Material provided
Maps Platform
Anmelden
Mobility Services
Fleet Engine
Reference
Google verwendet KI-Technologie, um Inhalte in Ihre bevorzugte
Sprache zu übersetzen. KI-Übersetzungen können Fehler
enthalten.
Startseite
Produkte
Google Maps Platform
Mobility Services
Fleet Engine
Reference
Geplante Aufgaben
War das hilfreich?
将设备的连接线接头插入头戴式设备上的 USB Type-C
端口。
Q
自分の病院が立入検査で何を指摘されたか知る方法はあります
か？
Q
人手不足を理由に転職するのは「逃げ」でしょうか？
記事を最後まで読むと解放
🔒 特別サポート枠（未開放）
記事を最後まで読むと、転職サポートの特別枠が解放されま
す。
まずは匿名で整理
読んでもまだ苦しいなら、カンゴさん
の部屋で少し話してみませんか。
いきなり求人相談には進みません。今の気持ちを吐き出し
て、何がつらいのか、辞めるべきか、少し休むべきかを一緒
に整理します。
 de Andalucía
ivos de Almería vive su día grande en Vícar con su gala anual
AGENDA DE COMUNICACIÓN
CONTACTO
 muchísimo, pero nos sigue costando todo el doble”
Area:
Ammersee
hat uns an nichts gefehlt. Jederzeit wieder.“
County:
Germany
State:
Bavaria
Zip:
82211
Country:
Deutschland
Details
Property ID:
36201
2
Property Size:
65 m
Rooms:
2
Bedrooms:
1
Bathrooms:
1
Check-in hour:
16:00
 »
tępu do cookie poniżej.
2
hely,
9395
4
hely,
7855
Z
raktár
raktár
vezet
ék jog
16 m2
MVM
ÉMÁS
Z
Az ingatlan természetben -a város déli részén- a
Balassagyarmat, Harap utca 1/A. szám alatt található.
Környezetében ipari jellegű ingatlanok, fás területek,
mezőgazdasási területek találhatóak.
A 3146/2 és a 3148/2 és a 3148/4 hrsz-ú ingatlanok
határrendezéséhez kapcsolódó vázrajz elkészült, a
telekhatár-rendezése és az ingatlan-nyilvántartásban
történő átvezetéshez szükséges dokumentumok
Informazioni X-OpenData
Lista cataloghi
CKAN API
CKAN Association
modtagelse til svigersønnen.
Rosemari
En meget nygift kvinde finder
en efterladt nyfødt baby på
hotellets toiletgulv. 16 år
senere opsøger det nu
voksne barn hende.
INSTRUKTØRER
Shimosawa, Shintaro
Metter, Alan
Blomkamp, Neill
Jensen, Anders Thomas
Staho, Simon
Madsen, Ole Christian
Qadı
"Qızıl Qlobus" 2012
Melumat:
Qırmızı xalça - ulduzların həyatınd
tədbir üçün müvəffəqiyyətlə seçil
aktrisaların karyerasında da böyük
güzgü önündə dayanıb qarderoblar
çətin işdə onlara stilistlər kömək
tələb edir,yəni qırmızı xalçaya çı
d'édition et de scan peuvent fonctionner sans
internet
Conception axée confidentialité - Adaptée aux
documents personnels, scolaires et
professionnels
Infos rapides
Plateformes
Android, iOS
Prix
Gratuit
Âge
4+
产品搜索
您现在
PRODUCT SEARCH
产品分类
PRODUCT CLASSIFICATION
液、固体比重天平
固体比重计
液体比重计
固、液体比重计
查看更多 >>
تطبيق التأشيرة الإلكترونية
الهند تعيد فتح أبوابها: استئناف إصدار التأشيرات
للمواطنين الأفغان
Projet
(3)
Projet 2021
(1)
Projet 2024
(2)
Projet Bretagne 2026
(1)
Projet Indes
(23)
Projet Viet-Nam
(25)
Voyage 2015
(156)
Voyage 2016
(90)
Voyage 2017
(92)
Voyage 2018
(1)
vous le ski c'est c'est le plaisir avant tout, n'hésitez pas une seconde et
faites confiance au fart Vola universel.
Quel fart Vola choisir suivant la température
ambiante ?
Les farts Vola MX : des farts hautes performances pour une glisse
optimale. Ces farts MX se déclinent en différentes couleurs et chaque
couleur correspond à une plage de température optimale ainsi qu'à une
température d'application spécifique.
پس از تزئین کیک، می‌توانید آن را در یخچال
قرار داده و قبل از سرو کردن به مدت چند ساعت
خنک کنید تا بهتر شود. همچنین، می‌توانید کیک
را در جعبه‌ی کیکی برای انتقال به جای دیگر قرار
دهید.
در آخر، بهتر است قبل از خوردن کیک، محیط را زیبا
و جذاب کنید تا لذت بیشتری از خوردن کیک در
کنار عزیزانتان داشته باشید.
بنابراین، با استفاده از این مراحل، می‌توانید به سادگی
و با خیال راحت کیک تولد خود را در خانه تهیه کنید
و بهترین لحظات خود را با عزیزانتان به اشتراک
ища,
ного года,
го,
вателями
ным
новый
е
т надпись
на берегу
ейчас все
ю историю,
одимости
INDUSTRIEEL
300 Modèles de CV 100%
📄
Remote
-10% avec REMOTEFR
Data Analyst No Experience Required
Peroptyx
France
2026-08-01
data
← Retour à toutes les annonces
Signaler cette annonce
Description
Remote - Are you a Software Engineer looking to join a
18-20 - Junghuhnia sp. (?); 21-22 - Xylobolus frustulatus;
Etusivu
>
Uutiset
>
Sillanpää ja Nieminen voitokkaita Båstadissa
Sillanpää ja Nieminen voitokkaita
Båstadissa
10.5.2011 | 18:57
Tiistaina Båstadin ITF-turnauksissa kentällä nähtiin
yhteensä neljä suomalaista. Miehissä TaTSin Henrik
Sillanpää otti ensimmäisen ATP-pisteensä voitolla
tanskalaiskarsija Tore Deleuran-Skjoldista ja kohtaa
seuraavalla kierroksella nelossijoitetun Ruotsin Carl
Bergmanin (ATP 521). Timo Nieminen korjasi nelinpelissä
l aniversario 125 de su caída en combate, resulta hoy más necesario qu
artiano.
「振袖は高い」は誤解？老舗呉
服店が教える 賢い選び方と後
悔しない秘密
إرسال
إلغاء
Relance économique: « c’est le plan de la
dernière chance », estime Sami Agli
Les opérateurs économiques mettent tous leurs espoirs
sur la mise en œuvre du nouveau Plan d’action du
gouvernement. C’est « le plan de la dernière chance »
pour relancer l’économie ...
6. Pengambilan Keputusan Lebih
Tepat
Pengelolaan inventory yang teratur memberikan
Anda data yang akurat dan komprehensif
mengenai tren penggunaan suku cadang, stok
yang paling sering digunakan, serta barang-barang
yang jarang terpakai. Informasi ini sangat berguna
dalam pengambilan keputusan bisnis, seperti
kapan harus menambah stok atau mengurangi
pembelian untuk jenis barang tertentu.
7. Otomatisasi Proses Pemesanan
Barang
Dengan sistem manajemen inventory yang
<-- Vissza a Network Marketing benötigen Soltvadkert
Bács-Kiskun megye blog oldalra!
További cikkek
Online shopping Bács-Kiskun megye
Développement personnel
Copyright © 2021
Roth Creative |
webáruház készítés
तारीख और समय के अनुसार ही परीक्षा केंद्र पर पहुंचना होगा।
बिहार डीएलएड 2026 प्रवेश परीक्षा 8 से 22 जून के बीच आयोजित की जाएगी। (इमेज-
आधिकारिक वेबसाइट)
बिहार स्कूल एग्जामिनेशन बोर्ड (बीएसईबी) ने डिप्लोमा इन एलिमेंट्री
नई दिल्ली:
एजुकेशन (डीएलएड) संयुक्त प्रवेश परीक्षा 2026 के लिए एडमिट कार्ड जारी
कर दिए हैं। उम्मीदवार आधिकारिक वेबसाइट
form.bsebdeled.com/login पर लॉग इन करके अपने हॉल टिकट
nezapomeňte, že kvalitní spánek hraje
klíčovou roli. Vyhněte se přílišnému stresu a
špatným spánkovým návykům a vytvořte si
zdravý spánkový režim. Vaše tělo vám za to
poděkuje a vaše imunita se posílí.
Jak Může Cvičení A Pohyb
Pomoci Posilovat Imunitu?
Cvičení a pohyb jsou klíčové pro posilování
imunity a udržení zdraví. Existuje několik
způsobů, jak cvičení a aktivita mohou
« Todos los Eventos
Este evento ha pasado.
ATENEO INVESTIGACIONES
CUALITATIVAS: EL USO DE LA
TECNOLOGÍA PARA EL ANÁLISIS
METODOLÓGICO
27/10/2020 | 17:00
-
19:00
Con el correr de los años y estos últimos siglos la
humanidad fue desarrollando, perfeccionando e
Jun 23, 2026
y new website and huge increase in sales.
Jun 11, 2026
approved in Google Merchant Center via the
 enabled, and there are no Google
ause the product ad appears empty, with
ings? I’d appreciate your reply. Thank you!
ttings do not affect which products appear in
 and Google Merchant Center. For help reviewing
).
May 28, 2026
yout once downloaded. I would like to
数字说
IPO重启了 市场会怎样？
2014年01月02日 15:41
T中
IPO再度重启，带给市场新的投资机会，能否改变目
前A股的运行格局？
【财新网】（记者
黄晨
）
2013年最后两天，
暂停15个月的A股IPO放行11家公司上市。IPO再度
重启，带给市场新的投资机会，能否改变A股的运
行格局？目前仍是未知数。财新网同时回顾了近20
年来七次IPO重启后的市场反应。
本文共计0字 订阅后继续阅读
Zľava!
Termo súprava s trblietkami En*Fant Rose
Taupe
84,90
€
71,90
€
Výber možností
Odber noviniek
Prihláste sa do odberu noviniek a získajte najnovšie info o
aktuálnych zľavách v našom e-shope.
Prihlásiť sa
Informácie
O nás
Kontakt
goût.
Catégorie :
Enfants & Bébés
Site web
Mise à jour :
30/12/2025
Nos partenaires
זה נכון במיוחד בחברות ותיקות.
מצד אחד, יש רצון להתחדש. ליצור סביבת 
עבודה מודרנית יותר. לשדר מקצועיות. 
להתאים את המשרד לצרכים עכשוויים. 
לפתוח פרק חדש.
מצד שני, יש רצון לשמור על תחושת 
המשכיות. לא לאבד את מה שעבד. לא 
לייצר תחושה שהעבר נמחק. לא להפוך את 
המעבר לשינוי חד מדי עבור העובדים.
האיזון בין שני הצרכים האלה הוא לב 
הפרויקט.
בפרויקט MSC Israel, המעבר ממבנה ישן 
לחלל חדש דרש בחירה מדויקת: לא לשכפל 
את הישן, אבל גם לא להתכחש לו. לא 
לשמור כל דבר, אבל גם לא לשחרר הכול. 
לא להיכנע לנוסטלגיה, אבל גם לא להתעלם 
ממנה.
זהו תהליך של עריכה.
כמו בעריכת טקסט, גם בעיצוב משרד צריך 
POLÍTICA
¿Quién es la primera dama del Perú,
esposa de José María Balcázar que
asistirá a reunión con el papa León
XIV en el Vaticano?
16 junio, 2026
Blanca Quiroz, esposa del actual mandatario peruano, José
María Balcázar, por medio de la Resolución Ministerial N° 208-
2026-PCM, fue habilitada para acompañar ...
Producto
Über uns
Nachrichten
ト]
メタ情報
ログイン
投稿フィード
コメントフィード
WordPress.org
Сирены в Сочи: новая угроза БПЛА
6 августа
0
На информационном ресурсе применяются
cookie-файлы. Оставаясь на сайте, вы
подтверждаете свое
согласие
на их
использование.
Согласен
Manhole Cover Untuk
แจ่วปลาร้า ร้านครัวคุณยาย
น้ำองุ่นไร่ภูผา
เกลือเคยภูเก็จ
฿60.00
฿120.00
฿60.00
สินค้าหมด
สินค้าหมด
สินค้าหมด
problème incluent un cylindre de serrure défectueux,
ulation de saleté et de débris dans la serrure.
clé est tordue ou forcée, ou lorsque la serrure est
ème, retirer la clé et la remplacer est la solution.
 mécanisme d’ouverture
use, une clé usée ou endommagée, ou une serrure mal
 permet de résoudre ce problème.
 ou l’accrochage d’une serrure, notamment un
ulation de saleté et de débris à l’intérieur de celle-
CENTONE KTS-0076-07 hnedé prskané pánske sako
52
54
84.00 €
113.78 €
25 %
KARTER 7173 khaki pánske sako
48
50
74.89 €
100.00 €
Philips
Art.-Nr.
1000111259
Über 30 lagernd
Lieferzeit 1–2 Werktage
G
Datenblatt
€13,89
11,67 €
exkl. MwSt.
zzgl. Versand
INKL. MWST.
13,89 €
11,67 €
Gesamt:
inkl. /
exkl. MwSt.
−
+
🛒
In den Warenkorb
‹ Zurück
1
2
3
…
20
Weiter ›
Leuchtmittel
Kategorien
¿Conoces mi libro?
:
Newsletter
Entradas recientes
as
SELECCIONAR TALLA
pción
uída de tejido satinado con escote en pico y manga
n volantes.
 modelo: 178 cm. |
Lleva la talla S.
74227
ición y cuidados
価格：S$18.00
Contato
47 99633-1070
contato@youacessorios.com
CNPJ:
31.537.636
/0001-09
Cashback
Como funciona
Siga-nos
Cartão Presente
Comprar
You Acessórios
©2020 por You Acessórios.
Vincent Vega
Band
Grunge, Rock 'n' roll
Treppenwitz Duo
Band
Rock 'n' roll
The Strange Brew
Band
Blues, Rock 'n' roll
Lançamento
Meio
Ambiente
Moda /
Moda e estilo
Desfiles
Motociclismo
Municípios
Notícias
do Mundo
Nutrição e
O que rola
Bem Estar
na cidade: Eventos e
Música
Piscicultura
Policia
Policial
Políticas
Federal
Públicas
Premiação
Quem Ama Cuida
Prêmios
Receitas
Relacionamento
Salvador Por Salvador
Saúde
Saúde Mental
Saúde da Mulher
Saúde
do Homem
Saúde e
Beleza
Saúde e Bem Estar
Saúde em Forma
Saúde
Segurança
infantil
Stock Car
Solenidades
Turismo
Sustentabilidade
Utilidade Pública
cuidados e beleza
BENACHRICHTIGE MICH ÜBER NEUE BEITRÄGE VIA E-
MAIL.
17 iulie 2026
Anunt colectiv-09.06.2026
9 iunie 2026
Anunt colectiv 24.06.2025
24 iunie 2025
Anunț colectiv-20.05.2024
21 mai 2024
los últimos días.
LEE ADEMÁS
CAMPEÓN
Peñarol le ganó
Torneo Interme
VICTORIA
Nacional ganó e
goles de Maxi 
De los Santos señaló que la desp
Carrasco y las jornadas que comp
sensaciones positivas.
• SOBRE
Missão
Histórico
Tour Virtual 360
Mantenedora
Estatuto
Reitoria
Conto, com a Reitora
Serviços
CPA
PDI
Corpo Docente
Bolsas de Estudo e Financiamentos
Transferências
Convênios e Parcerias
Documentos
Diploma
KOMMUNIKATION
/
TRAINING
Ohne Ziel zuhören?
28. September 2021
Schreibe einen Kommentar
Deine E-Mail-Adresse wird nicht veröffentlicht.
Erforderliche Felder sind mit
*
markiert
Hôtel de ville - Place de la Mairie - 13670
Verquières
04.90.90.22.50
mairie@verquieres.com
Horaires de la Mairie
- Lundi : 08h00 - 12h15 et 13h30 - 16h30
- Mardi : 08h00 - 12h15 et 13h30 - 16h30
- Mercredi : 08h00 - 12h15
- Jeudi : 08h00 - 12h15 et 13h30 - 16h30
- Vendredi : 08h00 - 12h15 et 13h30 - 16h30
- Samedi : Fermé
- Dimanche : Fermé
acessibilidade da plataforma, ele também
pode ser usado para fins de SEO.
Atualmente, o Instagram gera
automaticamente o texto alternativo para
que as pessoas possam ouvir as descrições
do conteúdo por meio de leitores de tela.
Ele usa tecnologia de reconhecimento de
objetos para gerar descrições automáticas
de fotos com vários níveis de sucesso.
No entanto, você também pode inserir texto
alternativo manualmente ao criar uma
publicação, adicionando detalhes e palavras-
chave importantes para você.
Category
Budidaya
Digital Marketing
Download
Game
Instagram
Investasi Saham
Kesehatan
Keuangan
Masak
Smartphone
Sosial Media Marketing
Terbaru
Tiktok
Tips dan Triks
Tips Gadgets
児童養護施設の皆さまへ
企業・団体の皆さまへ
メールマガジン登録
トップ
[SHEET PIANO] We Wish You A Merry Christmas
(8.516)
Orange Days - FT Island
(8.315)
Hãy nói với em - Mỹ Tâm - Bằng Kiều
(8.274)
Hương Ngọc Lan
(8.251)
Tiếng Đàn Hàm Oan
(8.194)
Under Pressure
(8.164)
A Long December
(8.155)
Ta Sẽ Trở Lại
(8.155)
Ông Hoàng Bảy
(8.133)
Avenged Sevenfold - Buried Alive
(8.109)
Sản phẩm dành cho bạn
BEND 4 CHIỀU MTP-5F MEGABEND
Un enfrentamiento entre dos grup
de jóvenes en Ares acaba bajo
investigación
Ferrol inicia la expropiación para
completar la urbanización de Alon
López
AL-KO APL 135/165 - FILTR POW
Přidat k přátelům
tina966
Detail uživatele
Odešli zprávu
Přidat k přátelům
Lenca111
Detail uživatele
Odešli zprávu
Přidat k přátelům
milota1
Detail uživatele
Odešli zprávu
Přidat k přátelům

Your assignment
From the records above, give again exactly the lines running from the line with "nezapomeňte, že kvalitní spánek hraje" to the line with "ause the product ad appears empty, with", inclusive.

Response
nezapomeňte, že kvalitní spánek hraje
klíčovou roli. Vyhněte se přílišnému stresu a
špatným spánkovým návykům a vytvořte si
zdravý spánkový režim. Vaše tělo vám za to
poděkuje a vaše imunita se posílí.
Jak Může Cvičení A Pohyb
Pomoci Posilovat Imunitu?
Cvičení a pohyb jsou klíčové pro posilování
imunity a udržení zdraví. Existuje několik
způsobů, jak cvičení a aktivita mohou
« Todos los Eventos
Este evento ha pasado.
ATENEO INVESTIGACIONES
CUALITATIVAS: EL USO DE LA
TECNOLOGÍA PARA EL ANÁLISIS
METODOLÓGICO
27/10/2020 | 17:00
-
19:00
Con el correr de los años y estos últimos siglos la
humanidad fue desarrollando, perfeccionando e
Jun 23, 2026
y new website and huge increase in sales.
Jun 11, 2026
approved in Google Merchant Center via the
 enabled, and there are no Google
ause the product ad appears empty, with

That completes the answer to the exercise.